PYTDelivery

Source code of evaluation of "Python for data intensive applications" lecture at MS SIO, CentraleSupélec

This project is a Flask application that provides an API to populate a PDFs DB from ArXiv.org and make their related informations (URI, metadata and content) available for consumption.

Installing the project on your machine

In a terminal, run the following command :

git clone https://github.com/will-afs/PYTDelivery.git

Your working directory should be the PYTDelivery directory

Make sure to use Python>= 3.7. You can check your Python version by running :

python --version

You can use your own virtual environment. If you are using Visual Studio Code as an IDE, you can find more info on both :

If you especially want to use venv, run this command to create a new hidden .venv virtual environment :

python3 -m venv .venv

Then, make sure to install the necessary Python dependencies in it by running :

pip install -r requirements.txt

Running unit tests

The tests are defined in test_xxx.py files, placed in the tests folder. Once the project is installed with setuptools (see above), the tests can be launched from the root directory by running the following command :

python -m pytest tests

For more documentation about running tests, please refer to the official documentation : https://docs.pytest.org/en/6.2.x/

Running the Back-End locally on your machine

To run the Back-End, you need to run the following commands :

export FLASK_APP=flaskapp
export FLASK_ENV=development
flask init-db
flask run

Sending HTTP requests to the Back-End

Considering the Flask application is running and accessible through the following address :

http://127.0.0.1:5000/

The application database can be populated by batchs from the ArXiv.org API by running requests as follows :

curl -X POST "http://127.0.0.1:5000/documents/populate_db_from_arxiv_api/?cat=cs.ai&start=0&max_results=20"

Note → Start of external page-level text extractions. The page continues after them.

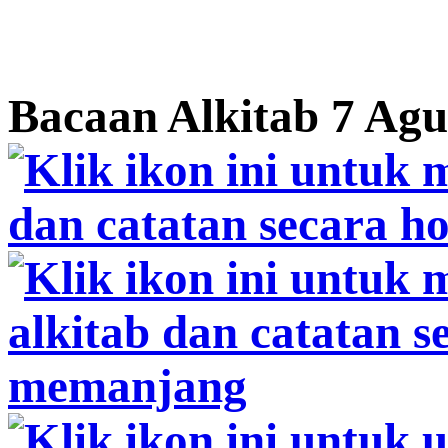
Bacaan Alkitab 7 Agu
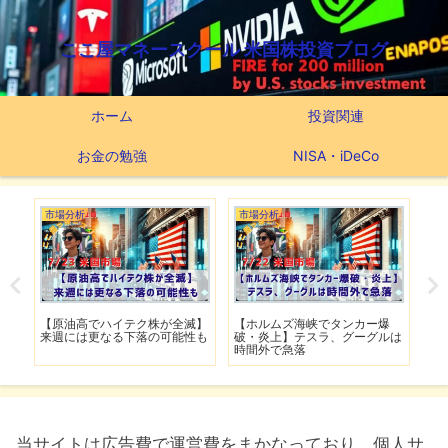
ここ屋マネースクール 米国株投資ブログ
ホーム
投資関連
お金の勉強
NISA・iDeCo
市場分析
市場分析
市
げ】
【原油高でハイテク株が全滅】
【ホルムズ海峡でタンカー爆
【
明暗
来週には更なる下落の可能性も
破・炎上】テスラ、グーグルは
上
時間外で急落
上
当サイトは広告費で運営費をまかなっており、個人サ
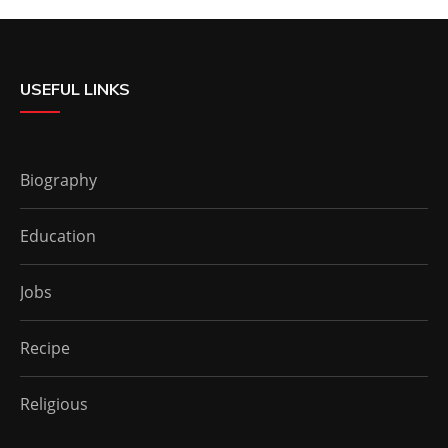
USEFUL LINKS
Biography
Education
Jobs
Recipe
Religious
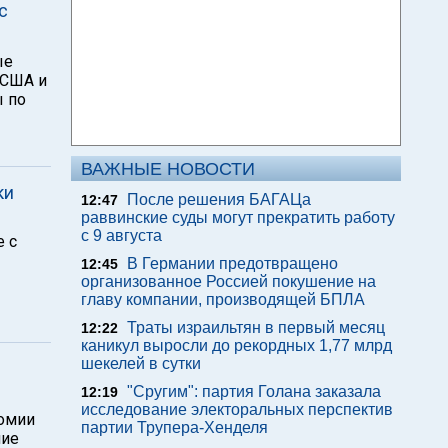
с
ые
 США и
ы по
ВАЖНЫЕ НОВОСТИ
ки
После решения БАГАЦа
12:47
раввинские суды могут прекратить работу
с 9 августа
е с
В Германии предотвращено
12:45
организованное Россией покушение на
главу компании, производящей БПЛА
Траты израильтян в первый месяц
12:22
каникул выросли до рекордных 1,77 млрд
шекелей в сутки
"Сругим": партия Голана заказала
12:19
исследование электоральных перспектив
номии
партии Трупера-Хенделя
шие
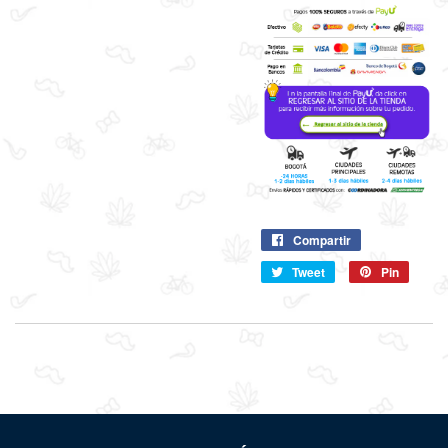
Compartir
Compartir
en
Tweet
Compartir
Pin
Pin
Facebook
en
en
Twitter
Pintere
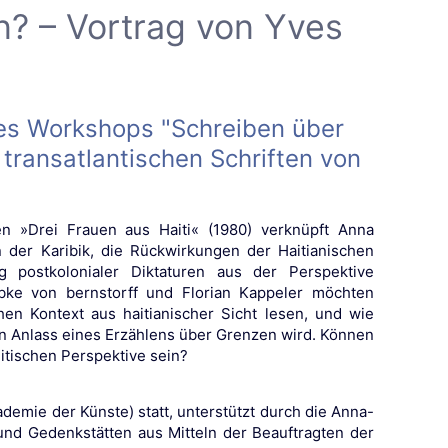
? – Vortrag von Yves
es Workshops "Schreiben über
transatlantischen Schriften von
en »Drei Frauen aus Haiti« (1980) verknüpft Anna
 der Karibik, die Rückwirkungen der Haitianischen
 postkolonialer Diktaturen aus der Perspektive
ebke von bernstorff und Florian Kappeler möchten
hen Kontext aus haitianischer Sicht lesen, und wie
on Anlass eines Erzählens über Grenzen wird. Können
litischen Perspektive sein?
ie der Künste) statt, unterstützt durch die Anna-
und Gedenkstätten aus Mitteln der Beauftragten der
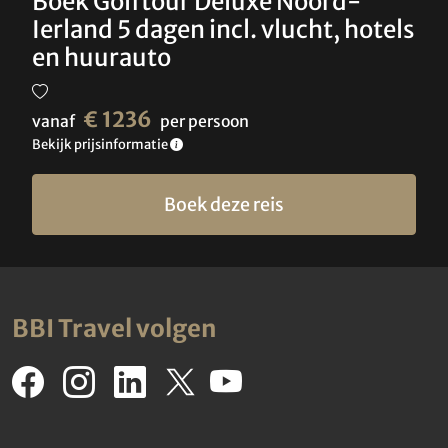
Boek Golftour Deluxe Noord-
Ierland 5 dagen incl. vlucht, hotels
en huurauto
€ 1236
vanaf
per persoon
Bekijk prijsinformatie
Boek deze reis
BBI Travel volgen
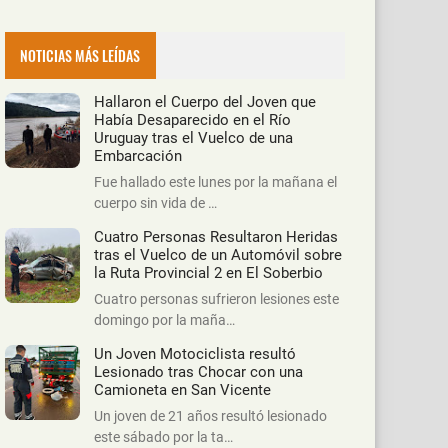
NOTICIAS MÁS LEÍDAS
Hallaron el Cuerpo del Joven que
Había Desaparecido en el Río
Uruguay tras el Vuelco de una
Embarcación
Fue hallado este lunes por la mañana el
cuerpo sin vida de …
Cuatro Personas Resultaron Heridas
tras el Vuelco de un Automóvil sobre
la Ruta Provincial 2 en El Soberbio
Cuatro personas sufrieron lesiones este
domingo por la maña…
Un Joven Motociclista resultó
Lesionado tras Chocar con una
Camioneta en San Vicente
Un joven de 21 años resultó lesionado
este sábado por la ta…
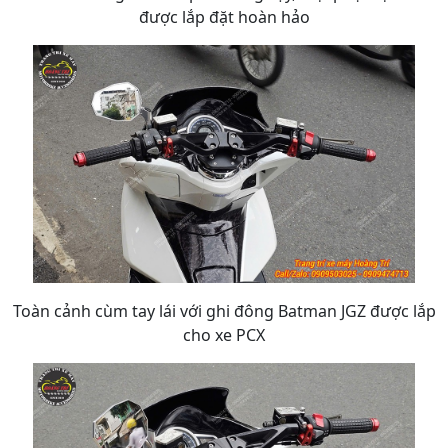
được lắp đặt hoàn hảo
Toàn cảnh cùm tay lái với ghi đông Batman JGZ được lắp
cho xe PCX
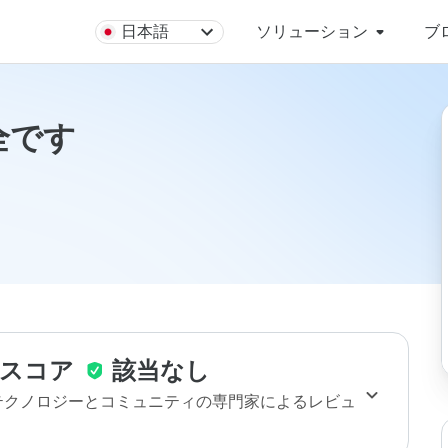
日本語
ソリューション
ブ
安全です
スコア
該当なし
のテクノロジーとコミュニティの専門家によるレビュ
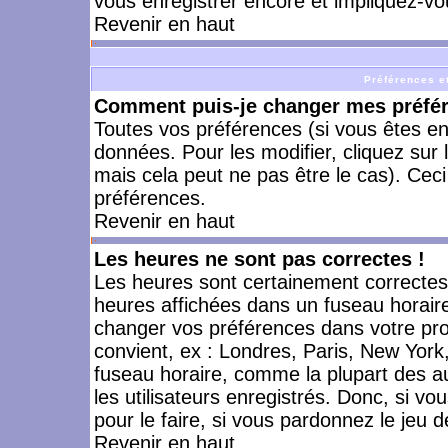
vous enregistrer encore et impliquez-vo
Revenir en haut
Préférences et
Comment puis-je changer mes préfé
Toutes vos préférences (si vous êtes en
données. Pour les modifier, cliquez sur 
mais cela peut ne pas être le cas). Cec
préférences.
Revenir en haut
Les heures ne sont pas correctes !
Les heures sont certainement correctes,
heures affichées dans un fuseau horaire 
changer vos préférences dans votre prof
convient, ex : Londres, Paris, New York
fuseau horaire, comme la plupart des a
les utilisateurs enregistrés. Donc, si vo
pour le faire, si vous pardonnez le jeu d
Revenir en haut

"cat" is the category to fetch PDFs into ArXiv.org API. Here, it is set to cs.ai (Computer Science - Artificial Intelligence). It is only left for endpoint reutisability purposes : this endpoint does not accept any other category for now
"start" is the start index for the ArXiv.org query of their database. Here, it is set to 0, meaning it will start from the first PDF in base. To date (December 2021), there are about 41000 to 42000 PDFs stored in their database
"max_results" is the maximal number of PDFs to fetch. The ArXiv.org API user manual discourages to use a max_results value of more than 1000 PDFs, so it is not allowed to provide a higher value

PDFs can also be imported one by one into the application database by providing their URI in the request parameters :

curl -X POST http://127.0.0.1:5000/documents/?file_uri=http://arxiv.org/pdf/cs/9308101v1

Note : the file_uri argument has to point onto a PDF !

It will return a Task ID. The Content and Metadata of the PDF will be extracted and stored into the system's database asynchronously.

Getting the general informations on a previously launched task (processing state, file_uri, metadata, pdf_id, link to content):

curl http://127.0.0.1:5000/documents/<task_id>/

Getting the PDF metadata :

curl http://127.0.0.1:5000/documents/<pdf_id>/metadata.json/

Getting the PDF content :

curl http://127.0.0.1:5000/documents/<pdf_id>/content.txt/